Ancak bakırdan küre o kadar basit görünüyordu ki! Hiçbir özelliği, acayipliği yoktu. Aslında bakarsanız kürenin üstünde tek bir çizik dahi bulunmadığı gibi içerisinden tek bir bilgi huzmesi bile damlamıyordu. Babasının her zamanki sözünü hatırladı, tesadüfleri biz yaratırız.

Bu hatırayla birlikte kaşlarını çattı. Her bir topu elinden geçirmeye başladı, ta ki biri birden ısınmaya başlayıncaya dek. Evet, bakır top hızla ısınıyordu!

Top ısındıkça üzerinde değişimler de görülüyordu. Bakır adeta eriyor, üzerinde sarı figürler ve desenler oluşuyor, saniyeler içinde bakırın turuncu rengi yerini altının sarı rengine bırakıyordu. Daisuke saf şaşkınlıkla dakikanın çeyreği içinde bakır topun altına dönüşmesini izledi.

Dili tutulmuştu. Gözleri son raddesine kadar açılmış gözbebekleri ela irislerini ele geçirmişti. Arkadaşları olayın farkına vardıklarında Daisuke tam bir dakikadır tutuk bir şekilde elindekine bakmaktaydı.

Pan sıkkın bir halde oturduğu kayalığa yüzüstü uzandı. Diğerleri de en az onun kadar sıkkındı.

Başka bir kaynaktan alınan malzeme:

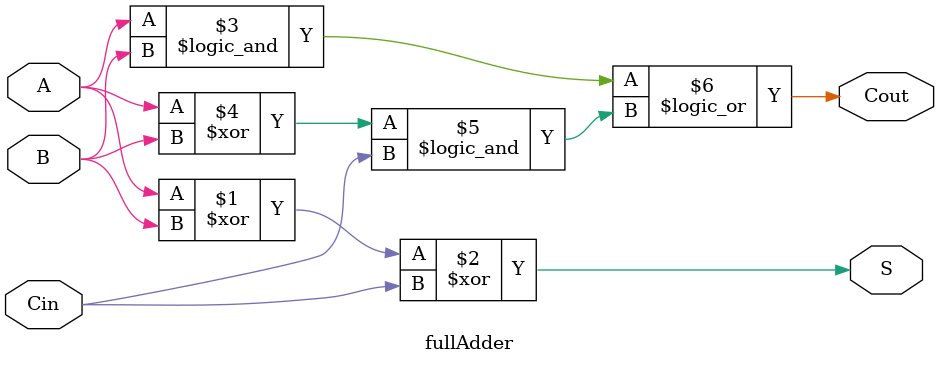
<source format=sv>
module fullAdder(
						input logic A,
						input logic B,
						input logic Cin,
						output logic S,
						output logic Cout
						);
						
						assign S = (A ^ B) ^ Cin;
						assign Cout = (A && B) || ((A ^ B) && Cin);
endmodule

</source>
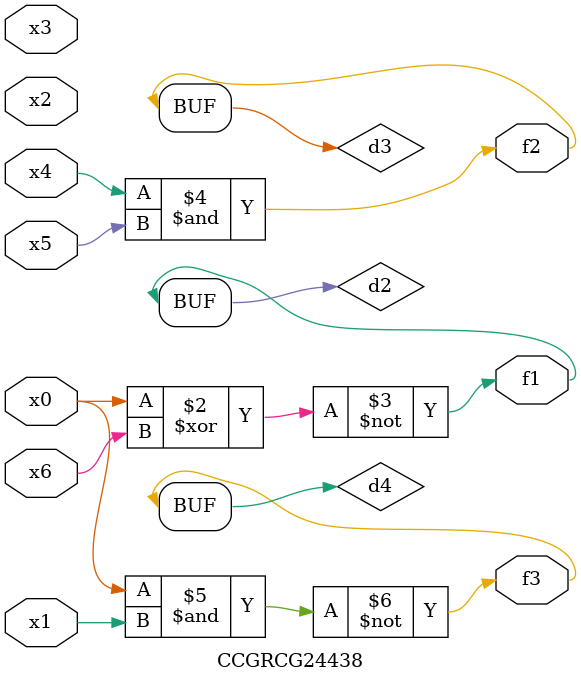
<source format=v>
module CCGRCG24438(
	input x0, x1, x2, x3, x4, x5, x6,
	output f1, f2, f3
);

	wire d1, d2, d3, d4;

	nor (d1, x0);
	xnor (d2, x0, x6);
	and (d3, x4, x5);
	nand (d4, x0, x1);
	assign f1 = d2;
	assign f2 = d3;
	assign f3 = d4;
endmodule

</source>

Bu sıkıntının kaynağı anlık bir sorun değildi; onlar yokken de vardı, yok olduklarında da muhtemelen var olmayı sürdürecekti. Sadece insanlar sandıkları kadar zeki değildiler o kadar. Hiç vazgeçmeden aynı hataları yeni mekanlarda, yeni zamanlarda yapıyorlar sonra aynı isyanlarla yeni mekanlarda, yeni zamanlarda bu hataları düzeltiyorlar, aynı savaşlarla yeni mekanları, yeni zamanları hüsrana boğuyorlar ve ne yazık ki hiçbir mekanda veya hiçbir zamanda bunun farkına varmıyorlardı.